For this exercise, print only the lines from the one containing "Document page, 1241x1754 pixels." through the end of the material below, exactly as given.

·····

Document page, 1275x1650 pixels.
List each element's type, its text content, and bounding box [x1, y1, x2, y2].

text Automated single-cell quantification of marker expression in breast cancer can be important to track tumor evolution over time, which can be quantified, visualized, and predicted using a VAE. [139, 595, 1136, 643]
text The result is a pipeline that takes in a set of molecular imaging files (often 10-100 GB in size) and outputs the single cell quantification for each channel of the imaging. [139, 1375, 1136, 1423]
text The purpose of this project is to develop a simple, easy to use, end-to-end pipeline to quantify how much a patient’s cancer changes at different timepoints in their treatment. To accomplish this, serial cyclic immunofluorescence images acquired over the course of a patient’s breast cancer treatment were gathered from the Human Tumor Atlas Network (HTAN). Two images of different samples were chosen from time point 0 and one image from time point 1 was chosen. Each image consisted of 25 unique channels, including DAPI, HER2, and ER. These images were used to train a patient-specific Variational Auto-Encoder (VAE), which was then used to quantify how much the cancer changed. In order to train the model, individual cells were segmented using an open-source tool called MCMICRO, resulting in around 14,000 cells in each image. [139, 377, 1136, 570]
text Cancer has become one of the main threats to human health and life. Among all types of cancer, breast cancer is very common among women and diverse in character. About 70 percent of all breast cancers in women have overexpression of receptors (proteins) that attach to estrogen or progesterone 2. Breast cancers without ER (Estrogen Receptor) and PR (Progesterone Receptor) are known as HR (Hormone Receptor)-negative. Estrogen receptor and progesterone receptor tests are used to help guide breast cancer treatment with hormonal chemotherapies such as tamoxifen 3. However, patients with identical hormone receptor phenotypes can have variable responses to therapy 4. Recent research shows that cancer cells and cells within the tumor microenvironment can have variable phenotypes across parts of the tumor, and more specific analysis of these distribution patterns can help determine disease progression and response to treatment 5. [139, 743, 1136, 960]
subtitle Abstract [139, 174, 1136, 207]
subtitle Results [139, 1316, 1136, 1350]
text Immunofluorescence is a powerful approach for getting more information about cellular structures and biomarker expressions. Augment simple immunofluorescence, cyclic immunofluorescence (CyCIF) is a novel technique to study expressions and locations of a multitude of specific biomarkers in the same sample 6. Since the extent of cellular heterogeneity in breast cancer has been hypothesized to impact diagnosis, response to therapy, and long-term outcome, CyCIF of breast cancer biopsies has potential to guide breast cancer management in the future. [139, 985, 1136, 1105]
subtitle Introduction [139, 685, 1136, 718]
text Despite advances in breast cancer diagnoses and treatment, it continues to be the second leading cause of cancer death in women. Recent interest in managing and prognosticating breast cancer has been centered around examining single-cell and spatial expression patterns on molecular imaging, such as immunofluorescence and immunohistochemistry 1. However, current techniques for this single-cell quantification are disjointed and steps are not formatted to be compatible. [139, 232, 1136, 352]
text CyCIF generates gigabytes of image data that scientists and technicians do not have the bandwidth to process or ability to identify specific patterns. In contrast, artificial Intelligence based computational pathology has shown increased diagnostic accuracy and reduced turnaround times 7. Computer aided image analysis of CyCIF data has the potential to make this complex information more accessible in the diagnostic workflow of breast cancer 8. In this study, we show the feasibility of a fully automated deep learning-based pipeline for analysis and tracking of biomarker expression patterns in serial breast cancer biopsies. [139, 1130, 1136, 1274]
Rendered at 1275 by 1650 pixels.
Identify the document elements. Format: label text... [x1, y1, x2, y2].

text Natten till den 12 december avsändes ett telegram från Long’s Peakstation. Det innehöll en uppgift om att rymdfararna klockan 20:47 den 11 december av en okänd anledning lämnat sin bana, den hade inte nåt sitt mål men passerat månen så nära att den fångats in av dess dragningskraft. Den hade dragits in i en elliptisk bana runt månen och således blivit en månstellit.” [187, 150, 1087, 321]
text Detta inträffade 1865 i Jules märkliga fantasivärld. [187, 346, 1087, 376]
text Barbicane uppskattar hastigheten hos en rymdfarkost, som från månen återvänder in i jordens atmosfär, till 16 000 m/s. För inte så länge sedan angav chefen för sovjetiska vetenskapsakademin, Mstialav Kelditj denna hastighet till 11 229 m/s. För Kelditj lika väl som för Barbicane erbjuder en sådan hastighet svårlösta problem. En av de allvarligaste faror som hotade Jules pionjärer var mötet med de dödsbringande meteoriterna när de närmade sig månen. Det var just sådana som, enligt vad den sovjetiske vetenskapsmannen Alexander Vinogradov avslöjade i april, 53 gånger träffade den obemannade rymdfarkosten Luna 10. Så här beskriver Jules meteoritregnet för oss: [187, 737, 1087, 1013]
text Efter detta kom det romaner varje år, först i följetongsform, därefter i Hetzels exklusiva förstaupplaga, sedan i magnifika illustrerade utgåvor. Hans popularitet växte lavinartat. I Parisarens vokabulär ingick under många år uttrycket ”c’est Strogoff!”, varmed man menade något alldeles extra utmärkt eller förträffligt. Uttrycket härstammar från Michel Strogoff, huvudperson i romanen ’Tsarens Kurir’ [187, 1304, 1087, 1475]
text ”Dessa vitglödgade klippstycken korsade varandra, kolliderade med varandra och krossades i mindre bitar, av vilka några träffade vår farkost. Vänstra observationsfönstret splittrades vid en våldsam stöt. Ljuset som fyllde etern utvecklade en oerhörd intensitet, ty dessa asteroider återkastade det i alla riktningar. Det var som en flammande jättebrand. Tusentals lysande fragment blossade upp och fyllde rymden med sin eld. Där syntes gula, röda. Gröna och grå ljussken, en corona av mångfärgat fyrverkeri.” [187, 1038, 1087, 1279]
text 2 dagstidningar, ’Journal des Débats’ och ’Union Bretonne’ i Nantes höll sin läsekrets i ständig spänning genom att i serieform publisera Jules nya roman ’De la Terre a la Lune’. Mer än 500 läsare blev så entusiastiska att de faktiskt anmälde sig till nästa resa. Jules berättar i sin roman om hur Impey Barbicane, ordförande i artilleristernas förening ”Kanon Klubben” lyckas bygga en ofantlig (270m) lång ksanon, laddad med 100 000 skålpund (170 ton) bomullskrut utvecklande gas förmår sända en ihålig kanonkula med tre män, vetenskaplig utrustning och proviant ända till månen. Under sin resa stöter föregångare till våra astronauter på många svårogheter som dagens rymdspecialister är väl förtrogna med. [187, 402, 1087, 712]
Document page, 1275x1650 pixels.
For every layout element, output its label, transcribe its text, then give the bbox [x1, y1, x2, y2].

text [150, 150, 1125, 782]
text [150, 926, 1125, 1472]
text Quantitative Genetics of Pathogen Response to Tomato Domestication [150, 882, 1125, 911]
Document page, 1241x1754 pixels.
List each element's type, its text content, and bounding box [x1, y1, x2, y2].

·····

• **Answer box**:
Document page, 1241x1754 pixels.
List each element's type, its text content, and bounding box [x1, y1, x2, y2].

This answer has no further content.